SeedyVine

SeedyVine

Tuesday, October 6, 2020

Uphill both ways

You know how people joke that their grandparents had it so much harder than they have, with stories about how they had to walk to school in the snow for miles, and it was uphill both ways? Well, I actually have such a story.

It took place in the ‘90s in Minnesota, where I got up every day at 4:30 a.m. to work at a bindery. It was winter, and no busses went there. So I’d put on two pairs of pants, shoes and boots, a hat, coat, scarf, mittens, two shirts and a sweater, and go out into the cold.

The temperature got down to -18ᵒF on some mornings. When I tried listening to music on the way there, the batteries in my Walkman cassette player would freeze and stop working by the fourth block. When I blinked, my eyelashes froze together, and I’d have to rub my eyes with my mittens to get them pulled apart. I got frostbite on my fingers a few times too, in spite of the mittens.

At the bindery warehouse we made notebooks using a punch press machine, and if we weren’t careful, we could chop off a finger in its sharp, circular blades. There were other assembly-line types of machines, all of them ear-splittingly loud. I wore earplugs the entire day to protect my hearing, especially when the shrieking horns went off to signal the ending of lunch or break time.

It was a balmy 55ᵒF in the warehouse, so we employees kept our coats and hats on, but had to remove the scarves and mittens for our own safety. Sometimes people would remove their jackets if they got warm enough while lifting boxes full of paper and books. We made $5.50 per hour and there was no overtime.

I tried to do the same amount of lifting as my male coworkers — most of them bigger than me — in order to stay employed. The only problem was that I had a torn tendon on one of my thumbs from an old injury that I couldn’t afford to get sewn up, because there was really no health care for poor people back then. So when I lifted boxes, I could feel a ripping sensation all the way up my arm. I learned how to compensate and it healed somewhat anyway, though.

During lunch breaks I’d eat a peanut butter sandwich and buy a 25¢ coffee from the vending machine. I’d read self-help books and dream of a better life while my coworkers tried to rope me into their multi-level marketing schemes. My dreams and struggles finally helped me decide to get out of this drudgery and learn computers.

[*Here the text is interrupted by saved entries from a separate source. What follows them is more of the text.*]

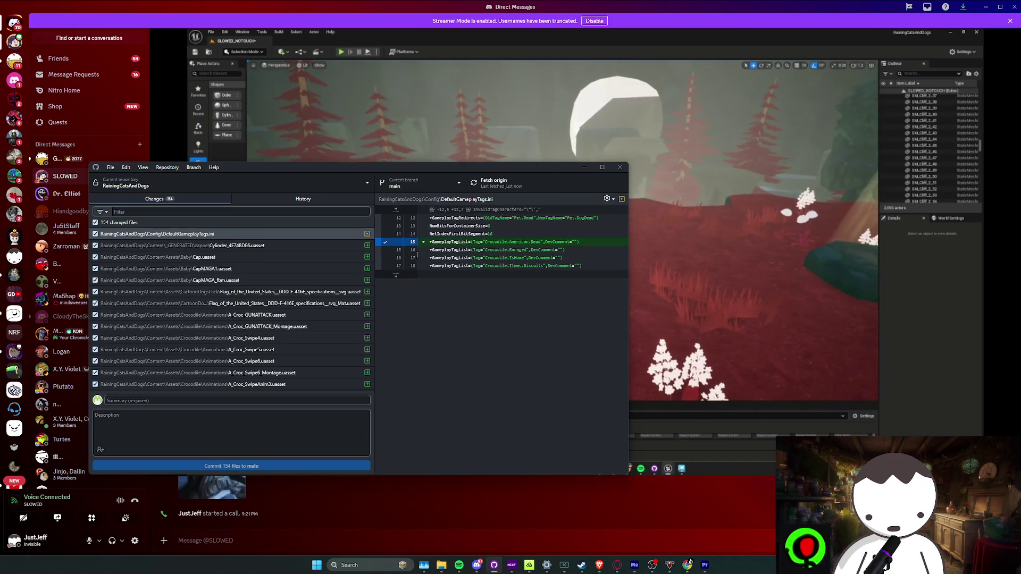
Fetch origin and glance at the commit history before returning to changed files.
{"action": "left_click", "coordinate": [505, 185]}
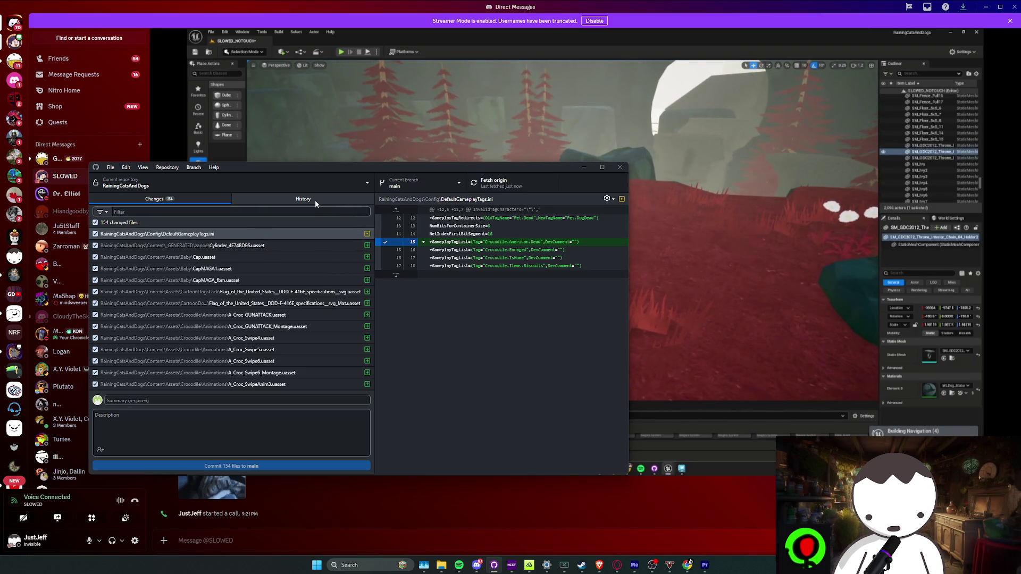
{"action": "left_click", "coordinate": [314, 199]}
{"action": "left_click", "coordinate": [212, 200]}
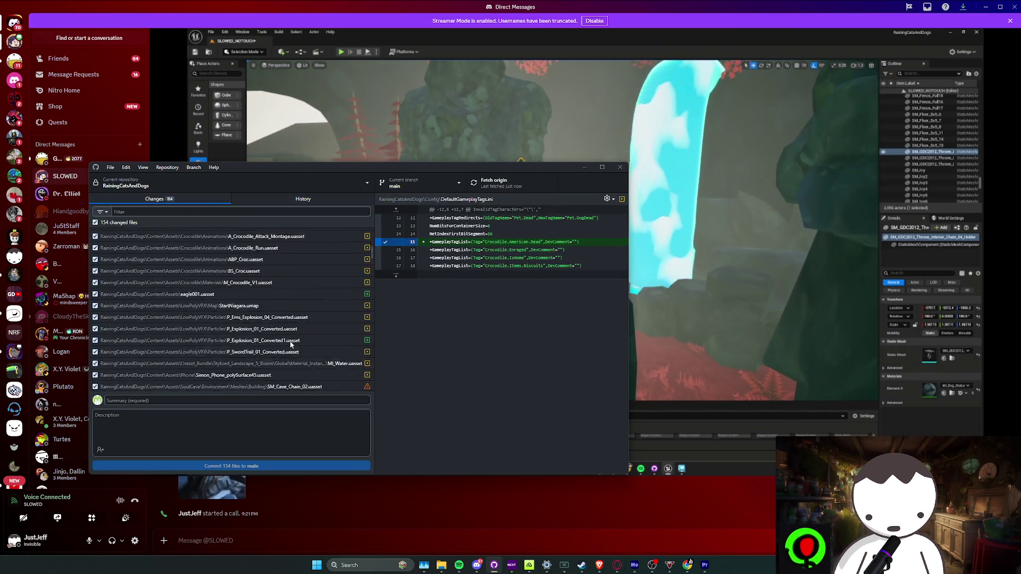
Browse the repository actions, move GitHub Desktop aside, and switch to Twitch Stream Manager.
{"action": "left_click", "coordinate": [193, 167]}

Today I’m a writer who’s had a pretty livable career that doesn’t involve frozen eyeballs or shrieking horns. I’m not king of the world or anything though, nor do I spend my time yachting around and doing whatever I want, but I’ve come a long way. And although I’m not ready to retire, it’s nice to know what I can accomplish and what I can endure.

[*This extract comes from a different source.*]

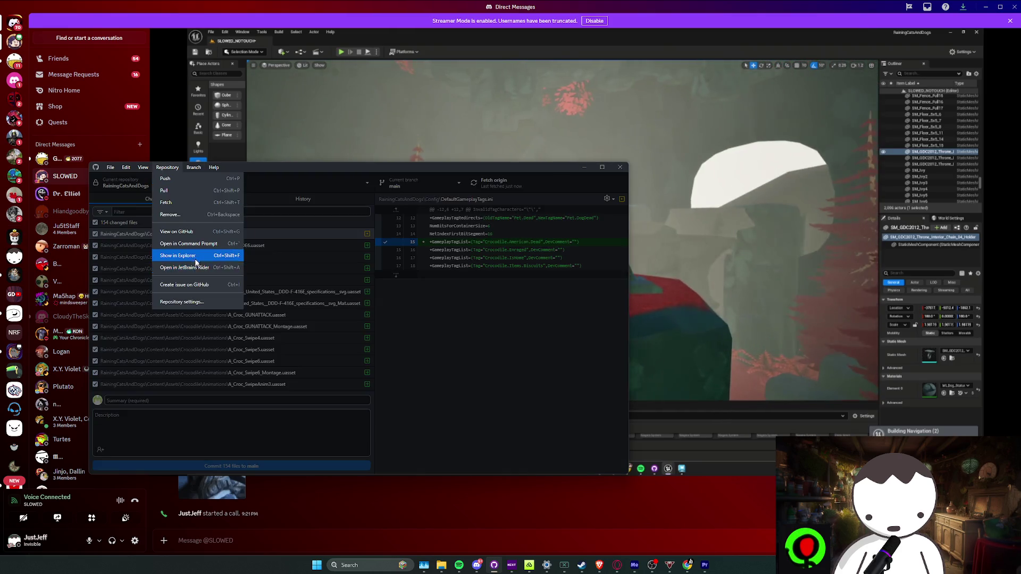
{"action": "left_click", "coordinate": [199, 261]}
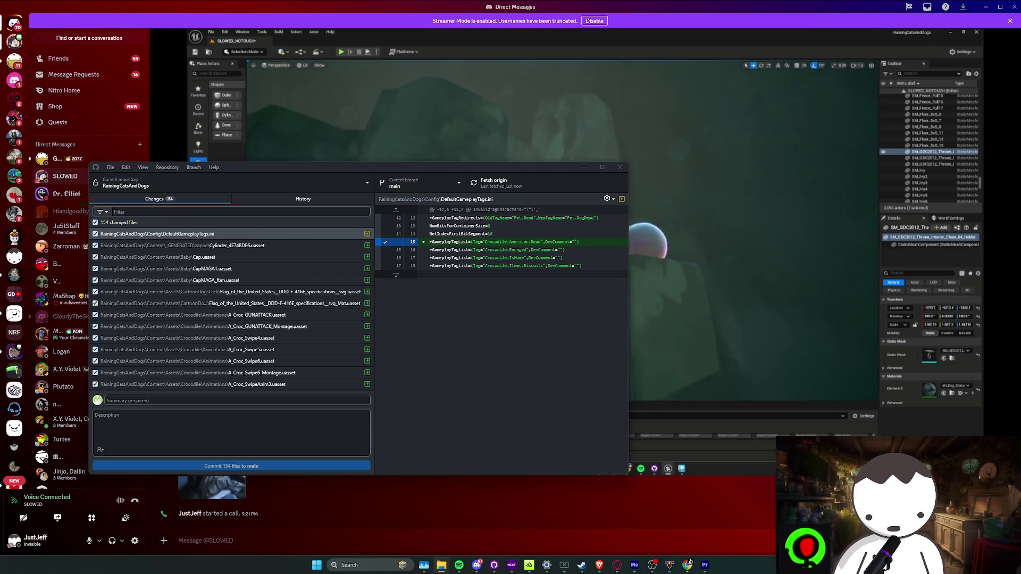
{"action": "left_click", "coordinate": [731, 510]}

There have been setbacks throughout this time, such as when I lost a tech support job in the Bay Area and got a job cleaning toilets in a punk bar. But I learned something from each and every job I had, and was damn glad to have them all. There have been times I couldn’t get a job too, and those are the hardest times for anyone, because it’s easy to feel like you’re not needed anywhere. But that’s never true.

On the day I got laid off from the bindery, I found a kitten on my way home. He was in the middle of the street, standing in a mound of snow, with frostbite on his ears. I put him into my jacket and continued to my place. As I felt him purring from the warmth of my many layers of clothing, I was not worried about how we would afford to survive. We were alive for that moment, and that was all that mattered.

It’s all been downhill from there.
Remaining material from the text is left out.